VMware ballooning is a memory reclamation technique used when and ESXi host is running low on memory. You should not see balloning if your hosts is performing like it should. To understand ballooning we would have to take a look at the following picture:
This picture shows the three levels of memory in a virtual environment. In a physical world we would only have the two top levels (virtual memory & guest physical memory) but in the virtual world we also have the host physical memory. What is important to know is that the hypervisor (ESXi) has no knowledge of what is happening inside the virtual machine (grey area). The hypervisor maps memory when the virtual machines asks for it. The hypervisor will then give it memory from “host physical memory” but only if memory is available. If memory is not available the memory can med mapped to the .vswp file on a vmfs or nfs datastore. The virtual machine has no knowledge if the memory is mapped to physical memory or to a disk. This is called hypervisor swapping, and this is the last resort for the vmkernel to use this mechanism.
Ballooning in short is a process where the hypervisor reclaims memory back from the virtual machine. Ballooning is an activity that happens when the ESXi host is running out of physical memory. The demand of the virtual machine is too high for the host to handle.
Lets take a high level example:
- Inside a virtual machine you start an application. For instance solitaire
- solitaire as an application will ask the guest operating system (in this case windows) for memory. Windows will give it memory and map it from the virtual memory -> guest physical memory
- what happens next is that the hypervisor sees the request for memory and the hypervisor maps guest physical memory -> host physical memory
- Now everything is perfect. You play solataire for a few hours. And then you close it down.
- When you close solitaire the guest operating system will mark the memory as “free” and make it available for other applications. BUT since the hypervisor does not have access to Windows’ “free memory” list the memory will still be mapped in “host physical memory” and putting memory load on the ESXi host.
- This is where ballooning comes into place. In case of an ESXi host running low on memory the hypervisor will ask the “balloon” driver installed inside the virtual machine (with VMware Tools) to “inflate”
- The balloon driver will inflate and because it is “inside” the operating system it will start by getting memory from the “free list”. The hypervisor will detect what memory the balloon driver has reclaimed and will free it up on the “host physical memory” layer!

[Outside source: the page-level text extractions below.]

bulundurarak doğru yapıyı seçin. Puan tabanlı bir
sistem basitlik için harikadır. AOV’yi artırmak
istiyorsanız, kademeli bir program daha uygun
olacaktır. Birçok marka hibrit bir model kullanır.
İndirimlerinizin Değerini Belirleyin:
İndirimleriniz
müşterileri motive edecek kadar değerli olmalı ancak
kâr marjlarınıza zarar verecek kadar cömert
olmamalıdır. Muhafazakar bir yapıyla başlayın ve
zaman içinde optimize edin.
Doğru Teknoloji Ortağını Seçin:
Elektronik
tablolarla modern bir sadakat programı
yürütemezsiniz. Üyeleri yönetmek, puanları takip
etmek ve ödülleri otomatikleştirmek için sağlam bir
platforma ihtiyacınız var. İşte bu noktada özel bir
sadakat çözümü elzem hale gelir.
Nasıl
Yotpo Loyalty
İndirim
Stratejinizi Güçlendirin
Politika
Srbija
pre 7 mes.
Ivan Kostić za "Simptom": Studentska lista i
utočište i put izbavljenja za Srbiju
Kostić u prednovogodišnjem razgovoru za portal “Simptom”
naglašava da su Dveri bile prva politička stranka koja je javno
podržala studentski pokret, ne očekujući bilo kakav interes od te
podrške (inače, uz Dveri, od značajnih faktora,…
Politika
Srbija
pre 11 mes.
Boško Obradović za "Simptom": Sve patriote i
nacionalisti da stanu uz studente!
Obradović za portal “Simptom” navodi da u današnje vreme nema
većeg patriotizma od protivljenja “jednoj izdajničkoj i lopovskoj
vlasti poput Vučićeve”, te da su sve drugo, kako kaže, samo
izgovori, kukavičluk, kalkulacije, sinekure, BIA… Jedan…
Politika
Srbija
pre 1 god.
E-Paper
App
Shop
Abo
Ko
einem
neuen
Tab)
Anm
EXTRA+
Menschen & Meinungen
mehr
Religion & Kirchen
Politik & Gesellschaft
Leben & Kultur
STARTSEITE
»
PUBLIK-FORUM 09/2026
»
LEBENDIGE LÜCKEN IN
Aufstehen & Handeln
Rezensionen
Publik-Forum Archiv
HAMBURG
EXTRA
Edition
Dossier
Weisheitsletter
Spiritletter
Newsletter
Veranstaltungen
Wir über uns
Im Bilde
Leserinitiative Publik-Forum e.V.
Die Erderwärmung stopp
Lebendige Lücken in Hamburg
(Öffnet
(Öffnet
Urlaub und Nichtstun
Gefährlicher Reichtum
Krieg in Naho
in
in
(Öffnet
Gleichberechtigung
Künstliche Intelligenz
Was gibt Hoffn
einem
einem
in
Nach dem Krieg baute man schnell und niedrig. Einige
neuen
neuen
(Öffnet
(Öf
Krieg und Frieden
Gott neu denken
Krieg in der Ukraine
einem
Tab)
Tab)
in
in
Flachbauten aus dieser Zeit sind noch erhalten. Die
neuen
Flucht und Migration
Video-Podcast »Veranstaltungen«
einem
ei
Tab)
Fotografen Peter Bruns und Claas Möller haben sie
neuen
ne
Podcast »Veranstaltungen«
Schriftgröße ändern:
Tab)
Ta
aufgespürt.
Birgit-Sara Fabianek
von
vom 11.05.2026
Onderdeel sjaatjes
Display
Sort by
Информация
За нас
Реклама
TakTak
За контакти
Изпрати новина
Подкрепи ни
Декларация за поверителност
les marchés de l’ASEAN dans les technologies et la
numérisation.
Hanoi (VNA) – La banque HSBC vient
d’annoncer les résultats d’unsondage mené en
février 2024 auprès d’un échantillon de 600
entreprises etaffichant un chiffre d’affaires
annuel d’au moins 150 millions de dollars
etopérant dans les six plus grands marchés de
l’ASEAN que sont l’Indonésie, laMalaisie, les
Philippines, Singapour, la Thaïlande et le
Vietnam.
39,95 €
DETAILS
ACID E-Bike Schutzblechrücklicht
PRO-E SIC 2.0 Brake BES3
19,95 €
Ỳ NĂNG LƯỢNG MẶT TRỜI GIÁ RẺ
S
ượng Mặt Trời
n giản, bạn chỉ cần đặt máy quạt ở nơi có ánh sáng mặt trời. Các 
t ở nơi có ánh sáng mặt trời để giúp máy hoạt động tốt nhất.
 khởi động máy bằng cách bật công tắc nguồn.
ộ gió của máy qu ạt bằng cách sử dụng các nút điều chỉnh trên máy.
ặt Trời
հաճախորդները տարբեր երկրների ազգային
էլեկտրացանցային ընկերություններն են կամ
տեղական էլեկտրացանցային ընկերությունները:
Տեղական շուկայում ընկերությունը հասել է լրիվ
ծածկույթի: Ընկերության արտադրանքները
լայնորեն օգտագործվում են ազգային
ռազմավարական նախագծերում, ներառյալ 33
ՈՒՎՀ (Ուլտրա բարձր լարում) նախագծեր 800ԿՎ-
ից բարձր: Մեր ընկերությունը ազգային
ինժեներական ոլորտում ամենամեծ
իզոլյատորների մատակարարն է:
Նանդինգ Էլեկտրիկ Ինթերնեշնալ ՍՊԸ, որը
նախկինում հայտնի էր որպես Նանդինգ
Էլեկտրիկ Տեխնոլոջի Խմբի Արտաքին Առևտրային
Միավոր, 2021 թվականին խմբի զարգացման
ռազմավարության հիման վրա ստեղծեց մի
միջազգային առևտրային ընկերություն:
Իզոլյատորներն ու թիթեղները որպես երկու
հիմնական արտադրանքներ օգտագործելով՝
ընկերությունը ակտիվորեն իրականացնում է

The balloon driver can inflate up to a maximum of 65%. For instance a VM with 1000MB memory the balloon can inflate to 650MB. The way to avoid ballooning is not to uninstall the balloon driver but to create a “Memory Reservation” for the virtual machine. In case of full inflation for this particular VM the result is the hypervisor gets 650MB memory reclaimed. The downfall of this is that you risk your VM to do Guest OS Swapping to its page file! Just remember page file swapping is better than hypervisor swapping. Hypervisor swapping happens without the guest operating system is aware of it. Page file swapping it is the OS that decides what pages to swap to disk!
To check for ballooning you can either open ESXTOP or the vCenter Performance Graphs.